• _PERMINTAAN A_
Ringkaslah paragraf dalam teks sumber yang diawali "Perubahan garis pantai berupa abrasi" menjadi daftar poin singkat. Pertahankan fakta utamanya.
• _PERMINTAAN B_
Kutip kata demi kata bagian teks sumber antara "Perubahan garis pantai ini" dan "stabil (Tarigan, 2007).", termasuk kedua batas tersebut.

• _TEKS SUMBER_

>>>

Perubahan garis pantai ini banyak dilakukan oleh aktivitas manusia seperti
pembukaan lahan, eksploitasi bahan galian di daratan pesisir yang dapat merubah
keseimbangan garis pantai melalui suplai muatan sedimen yang berlebihan. Dengan
curah hujan yang dengan intensitas tinggi juga dapat mempengaruhi peruhan garis
pantai. Di sepanjang kawasan pantai terdapat segmen-segmen pantai yang
mengalami erosi, disamping ada bagian-bagian yang mengalami akresi/sedimentasi
dan segmen yang stabil (Tarigan, 2007).
Perubahan garis pantai berupa abrasi lebih dari 2m/tahun memiliki nilai
kerentanan sangat tinggi, sedangkan perubahan garis pantai akibat akresi lebih dari
2 m/tahun memiliki nilai kerentanan sangat rendah. Akresi akan menambah luasan
dari daratan karena garis pantai yang semakin maju menuju ke arah laut sedangkan
abrasi akan mengurangi luasan dari daratan (Amandangi dalam Rupang et a., 2014).
2.4.3 Kemiringan Pantai
Menurut Rochmanto dan Franscles (2012), berdasarkan pembagian sudut
lereng maka diperoleh beberapa klasifikasi, yaitu sebagai berikut:
1. 61°-90°, diinterpretasikan sebagai daerah dengan morfologi yang terjal;
2. 31°-60°, diinterpretasikan sebagai daerah dengan morfologi yang sedang;
3. 0°-30°, diinterpretasikan sebagai daerah dengan morfologi yang landai.

<<<

• _INFORMASI YANG DIBERIKAN_
>>>

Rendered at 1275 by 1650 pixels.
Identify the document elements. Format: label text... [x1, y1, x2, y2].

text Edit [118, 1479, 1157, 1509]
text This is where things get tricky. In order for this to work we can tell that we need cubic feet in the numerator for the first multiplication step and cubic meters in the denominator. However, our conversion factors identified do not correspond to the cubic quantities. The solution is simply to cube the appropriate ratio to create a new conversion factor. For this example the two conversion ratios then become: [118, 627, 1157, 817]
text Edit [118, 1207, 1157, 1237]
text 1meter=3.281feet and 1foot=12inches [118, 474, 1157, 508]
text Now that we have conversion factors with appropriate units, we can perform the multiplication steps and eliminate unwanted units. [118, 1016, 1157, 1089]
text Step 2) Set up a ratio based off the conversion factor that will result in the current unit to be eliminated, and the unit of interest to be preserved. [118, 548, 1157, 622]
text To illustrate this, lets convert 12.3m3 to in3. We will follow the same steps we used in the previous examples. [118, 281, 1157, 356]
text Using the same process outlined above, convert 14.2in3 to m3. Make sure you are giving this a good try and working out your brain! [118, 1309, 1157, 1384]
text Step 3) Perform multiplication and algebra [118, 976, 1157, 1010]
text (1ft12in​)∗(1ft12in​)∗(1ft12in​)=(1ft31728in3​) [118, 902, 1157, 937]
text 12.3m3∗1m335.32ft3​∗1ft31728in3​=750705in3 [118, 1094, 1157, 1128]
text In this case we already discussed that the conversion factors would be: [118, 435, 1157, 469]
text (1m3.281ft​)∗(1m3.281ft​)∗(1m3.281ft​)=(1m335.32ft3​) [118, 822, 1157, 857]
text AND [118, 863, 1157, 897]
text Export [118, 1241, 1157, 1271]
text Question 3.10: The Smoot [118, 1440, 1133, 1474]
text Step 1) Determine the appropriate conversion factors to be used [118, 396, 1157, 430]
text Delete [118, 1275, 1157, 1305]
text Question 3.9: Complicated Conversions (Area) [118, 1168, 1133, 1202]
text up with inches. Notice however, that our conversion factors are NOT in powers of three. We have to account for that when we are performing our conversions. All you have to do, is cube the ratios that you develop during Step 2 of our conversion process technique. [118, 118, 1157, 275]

<<<

• _JAWABAN LENGKAP A_
- Abrasi lebih dari 2 m/tahun memiliki nilai kerentanan sangat tinggi.
- Akresi lebih dari 2 m/tahun memiliki nilai kerentanan sangat rendah.
- Akresi menambah luas daratan karena garis pantai makin maju ke arah laut.
- Abrasi mengurangi luas daratan.

• _JAWABAN LENGKAP B_
Perubahan garis pantai ini banyak dilakukan oleh aktivitas manusia seperti
pembukaan lahan, eksploitasi bahan galian di daratan pesisir yang dapat merubah
keseimbangan garis pantai melalui suplai muatan sedimen yang berlebihan. Dengan
curah hujan yang dengan intensitas tinggi juga dapat mempengaruhi peruhan garis
pantai. Di sepanjang kawasan pantai terdapat segmen-segmen pantai yang
mengalami erosi, disamping ada bagian-bagian yang mengalami akresi/sedimentasi
dan segmen yang stabil (Tarigan, 2007).